Solved – Test/Measure for Rank Ordering a Logistic Regression model, invariant to event rate and population size

accuracylogisticpredictive-modelsrankingregression-strategies

I have a model whose purpose is to rank order event risk – the output of which is split into twentiles (which have been based off the benchmark data).

Currently, I'm using Somers' D calculated on the observed twentiles to get a measure of model performance and Somers' D Ratio to compare this value to the benchmark data set. However, Somers' D is not invariant to event rate and a change in population dynamics (i.e. similar event rate but with more records). A similar story would be observed if I used something like the Brier Score, and I'm concerned that R^2 is inappropriate for the purpose of ranking risk.

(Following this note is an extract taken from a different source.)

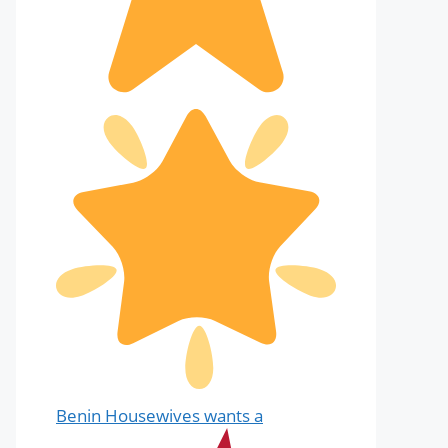
Benin Housewives wants a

My current thinking is that I don't necessarily care about model performance in terms of Somers' D, or any other area under the curve metrics. What we care about is whether the within twentile rank ordering procedure is effective – regardless of the overall observed event rate and population size (note: we still care about within twentile event rate). Standardising based on event rate within twentile seems like a poor idea as we'd be losing information. Random stratified sampling could be an option, but I'd like to explore an alternative.

Does anyone know of a test or method of evaluating a model for rank ordering, and if this can be extended for some historical ratio?

Best Answer

Somers' $D_{xy}$ since it conditions on $y$ is invariant to event prevalence (relative number of events; ratio of number of events to number of non-events).

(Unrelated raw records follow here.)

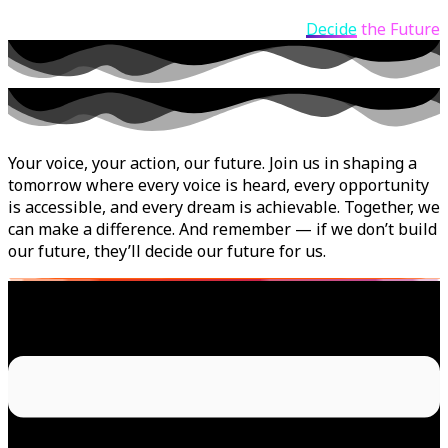
Decide
the Future
Your voice, your action, our future. Join us in shaping a
tomorrow where every voice is heard, every opportunity
is accessible, and every dream is achievable. Together, we
can make a difference. And remember — if we don’t build
our future, they’ll decide our future for us.
Menu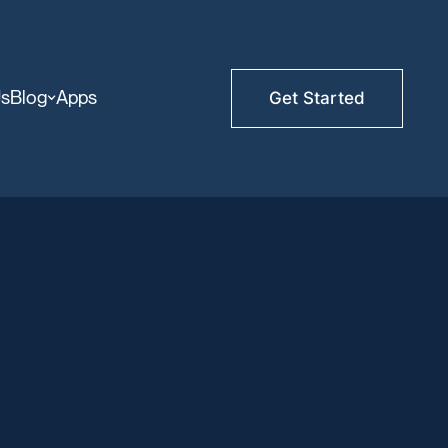
Us
Blog
Apps
Get Started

You need to have a real motivation for using percentiles of risk rather than using estimated absolute risk. Grouping continuous predictions is discouraged as some of the groups will be heterogeneous and there is information loss.

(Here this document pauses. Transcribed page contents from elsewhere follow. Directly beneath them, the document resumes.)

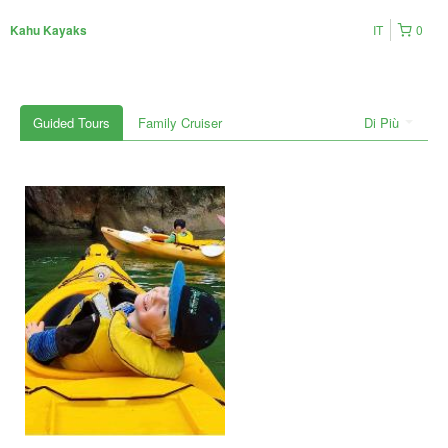
IT
0
Kahu Kayaks
Guided Tours
Family Cruiser
Di Più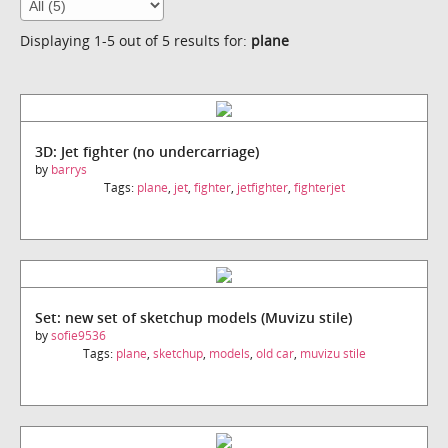
Displaying 1-5 out of 5 results for:
plane
3D: Jet fighter (no undercarriage)
by
barrys
Tags:
plane
,
jet
,
fighter
,
jetfighter
,
fighterjet
Set: new set of sketchup models (Muvizu stile)
by
sofie9536
Tags:
plane
,
sketchup
,
models
,
old car
,
muvizu stile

Gold standard measures of predictive performance are all tied to the log likelihood (likelihood ratio $\chi^2$, deviance, pseudo $R^2$, etc.). But if you only care about rank ordering predictions then a rank correlation measure like Somers' is of value.

Be careful when adjusting coefficients later to fit a new batch of data. If not done carefully this could represent tweaking and will overfit. But no matter what I cannot think of a reason for stratifying risk into quantile groups.